How do we arrive at an estimate of cost?

Sorry, there are no simple answer to this question as every painting is unique!

Straight forward 'cleaning and varnishing' is relatively inexpensive. However, there are important considerations to the many variables inherent in oil painting restoration.

Please see 'The Steps in Restoring' and our many 'Recent Examples' where you can see a range of paintings where the work involved varied widely.

We can of course provide 'ball park' figures if you supply photos - however, as our examples clearly illustrate, this can only be used as a guide until we actually examine the work.

Summarised below are some obvious considerations. More details and background can be found in the 'Help and Advice' section.
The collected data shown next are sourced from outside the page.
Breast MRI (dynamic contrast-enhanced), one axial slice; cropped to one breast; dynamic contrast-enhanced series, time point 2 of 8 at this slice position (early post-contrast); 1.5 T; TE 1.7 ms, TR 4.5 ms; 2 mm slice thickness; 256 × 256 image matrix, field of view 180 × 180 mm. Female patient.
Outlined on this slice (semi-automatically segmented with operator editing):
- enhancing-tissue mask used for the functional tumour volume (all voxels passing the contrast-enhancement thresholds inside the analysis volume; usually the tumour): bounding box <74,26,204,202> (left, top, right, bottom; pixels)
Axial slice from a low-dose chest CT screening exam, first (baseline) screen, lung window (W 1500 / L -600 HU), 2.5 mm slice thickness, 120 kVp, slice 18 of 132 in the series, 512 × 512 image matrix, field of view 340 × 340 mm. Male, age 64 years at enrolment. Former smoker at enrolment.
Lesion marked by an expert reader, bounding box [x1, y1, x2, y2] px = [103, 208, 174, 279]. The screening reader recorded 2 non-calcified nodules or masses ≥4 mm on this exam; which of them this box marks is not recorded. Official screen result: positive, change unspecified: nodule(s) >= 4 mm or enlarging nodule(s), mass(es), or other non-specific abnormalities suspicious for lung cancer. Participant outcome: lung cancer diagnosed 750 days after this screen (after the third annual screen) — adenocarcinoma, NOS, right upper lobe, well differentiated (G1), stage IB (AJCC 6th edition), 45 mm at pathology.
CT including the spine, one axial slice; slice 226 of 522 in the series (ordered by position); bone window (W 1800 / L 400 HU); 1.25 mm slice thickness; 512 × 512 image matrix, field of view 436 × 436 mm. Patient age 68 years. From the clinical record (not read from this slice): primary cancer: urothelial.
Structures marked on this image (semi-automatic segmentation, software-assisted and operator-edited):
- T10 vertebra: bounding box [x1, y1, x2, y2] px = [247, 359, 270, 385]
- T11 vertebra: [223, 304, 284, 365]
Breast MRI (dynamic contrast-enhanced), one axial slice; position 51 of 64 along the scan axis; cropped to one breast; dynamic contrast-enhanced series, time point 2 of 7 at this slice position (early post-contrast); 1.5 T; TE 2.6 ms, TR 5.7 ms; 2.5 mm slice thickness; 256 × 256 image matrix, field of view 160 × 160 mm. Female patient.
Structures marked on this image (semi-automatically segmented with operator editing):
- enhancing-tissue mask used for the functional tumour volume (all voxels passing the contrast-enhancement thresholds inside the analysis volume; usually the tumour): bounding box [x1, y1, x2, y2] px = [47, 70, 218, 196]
Old Master Paintings - circa 1200 to the early 19th Century

We never know what we may discover, it could simply be unsightly craquelure, ‘reorganised landscapes’ and ‘cosmetic adjustments’ or even attempts to significantly change certain aspects of the original picture - the removal of the ex wife from an equestrian double portrait by George Stubbs, is perhaps the most notorious example.

However, the most positive revelation is the all important signature! Sometimes concealed by old varnish, and in the most unexpected part of the picture, a signature can inflate the market value significantly.

Modern Paintings - Early 19th Century to date

UV Light Analysis

Usually an initial scan with a UV lamp can perhaps reveal previous restoration. We will report this before any cleaning is attempted.

Localised Damage - Considerations

If an old and dirty painting has damage to an isolated area, it is extremely difficult to perform a successful 'localised restoration job’.

This repair process can be just as time consuming as a normal complete restoration. It can work in certain circumstances - but we 'generally' don't recommend it!